Requirement A:
Answer these questions from the thread on identifying Office files, one line each:
(i) Which mime type does it suggest adding to the table?
(ii) If that mime type is used, what can't be assumed about the file?
(iii) What should someone do if they find files that aren't matching a type they think they should?
Requirement B:
From the thread on identifying Office files, extract the part that opens with the words containing "If you use application/vnd.openxmlformats-officedocument, then" and closes with "doesn't cause more)!".

Text passage:
========================
Justin's correct that the header for new Office files are very similar
to Zip files, but they do differ slightly. If you look at the code
that identifies a file as
application/vnd.openxmlformats-officedocument.wordprocessingml.document,
it uses this regular expression:

/^PK\x03\x04.{26}(\[Content_Types\]\.xml|_rels\x2f\.rels|word\x2f).*PK\x03\x04.{26}word\x2f/

Here is the regular expression that identifies Zip files: /

^PK\x03\x04.{2}/

It's possible that your new office files aren't fitting this format.
In that case, I'd suggest adding this mime_type to your table:
application/vnd.openxmlformats-officedocument

It uses the basic new Office file header as a regular expression:

/^PK\x03\x04\x14\x00\x06\x00/

If you use application/vnd.openxmlformats-officedocument, then you
can't assume that the file has a specific extension-- all you know is
that the file is a new Office file.

Hope that clears up some confusion (and doesn't cause more)!

Josh

Thanks Josh!

One more tiny note, if anyone discovers files that they think should be matching a particular type and they aren't, please reach out. We are maintaining all of the file type identification ourselves at this point and I'd like to make sure that we're doing a really nice job at identifying file types.

  .Seth
========================
Records provided:

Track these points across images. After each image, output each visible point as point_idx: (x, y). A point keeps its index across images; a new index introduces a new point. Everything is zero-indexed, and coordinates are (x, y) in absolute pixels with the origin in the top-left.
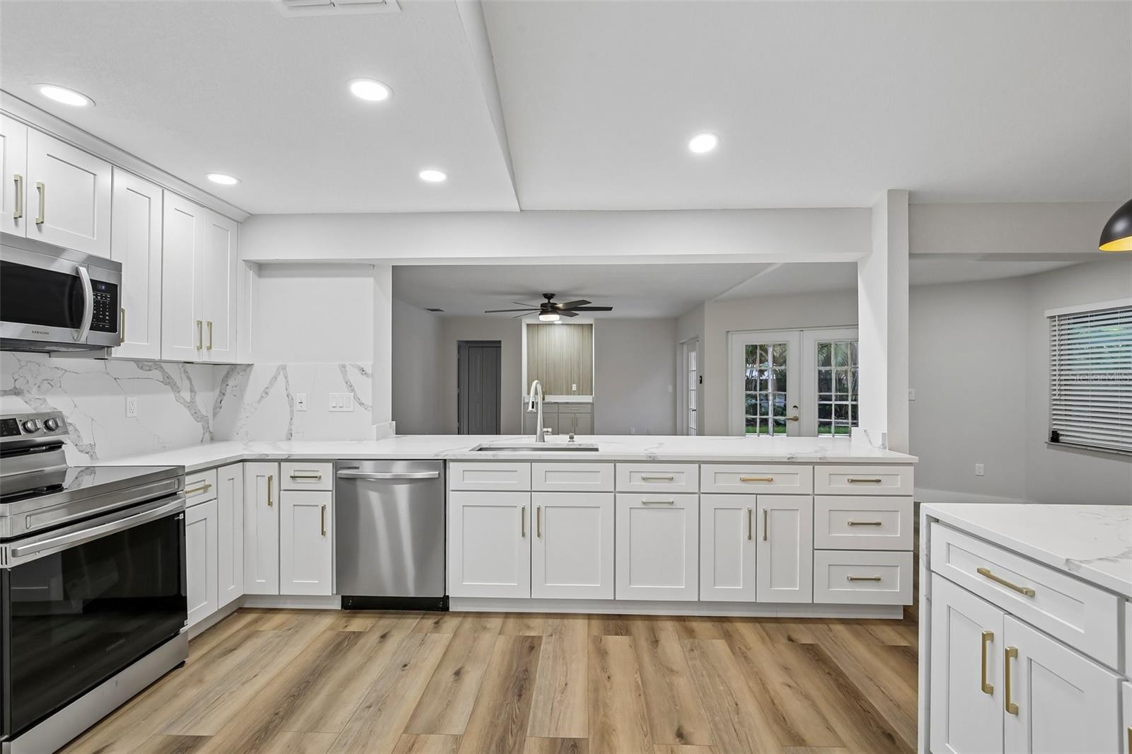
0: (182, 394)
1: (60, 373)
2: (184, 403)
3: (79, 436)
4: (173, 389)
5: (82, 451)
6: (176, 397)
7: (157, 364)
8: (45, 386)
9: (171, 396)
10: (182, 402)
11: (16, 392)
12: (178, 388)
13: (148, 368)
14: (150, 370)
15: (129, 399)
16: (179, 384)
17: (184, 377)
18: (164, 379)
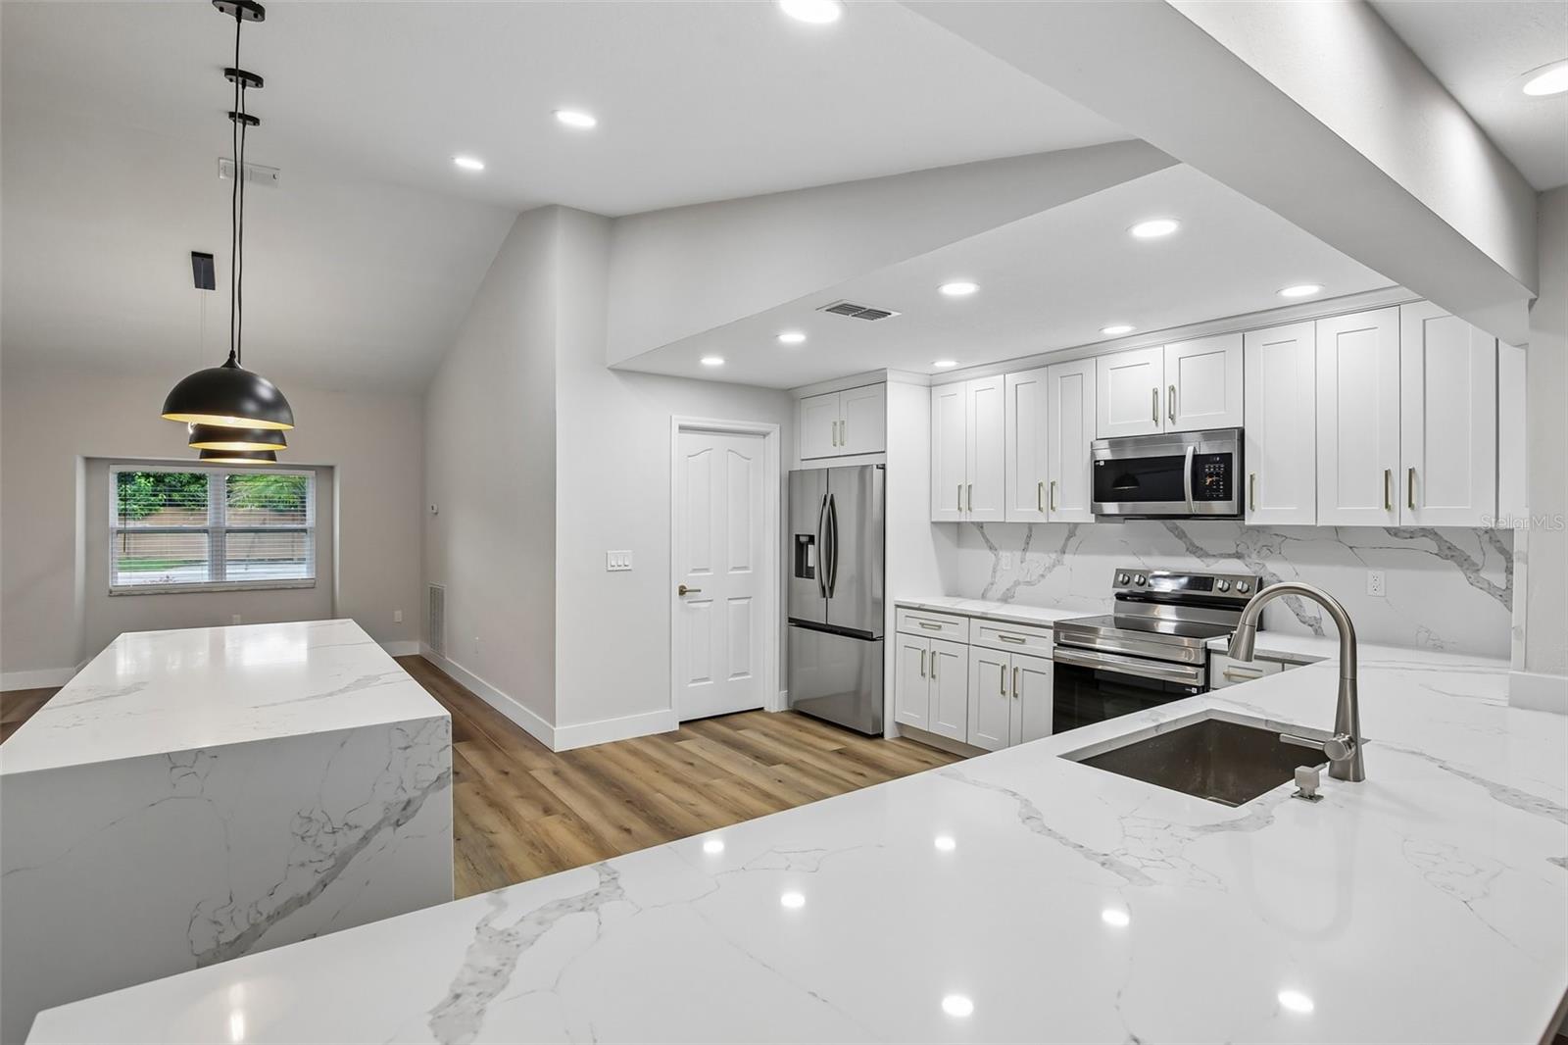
0: (1483, 574)
1: (1280, 539)
2: (1490, 589)
3: (1301, 606)
4: (1461, 566)
5: (1304, 623)
6: (1469, 578)
7: (1426, 532)
8: (1265, 551)
9: (1456, 577)
10: (1486, 586)
11: (1238, 556)
12: (1474, 564)
13: (1408, 536)
14: (1411, 538)
15: (1371, 573)
16: (1476, 558)
17: (1487, 547)
18: (1440, 549)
========================
Written answer A:
(i) application/vnd.openxmlformats-officedocument
(ii) That the file has a specific extension.
(iii) Reach out.

Written answer B:
If you use application/vnd.openxmlformats-officedocument, then you
can't assume that the file has a specific extension-- all you know is
that the file is a new Office file.

Hope that clears up some confusion (and doesn't cause more)!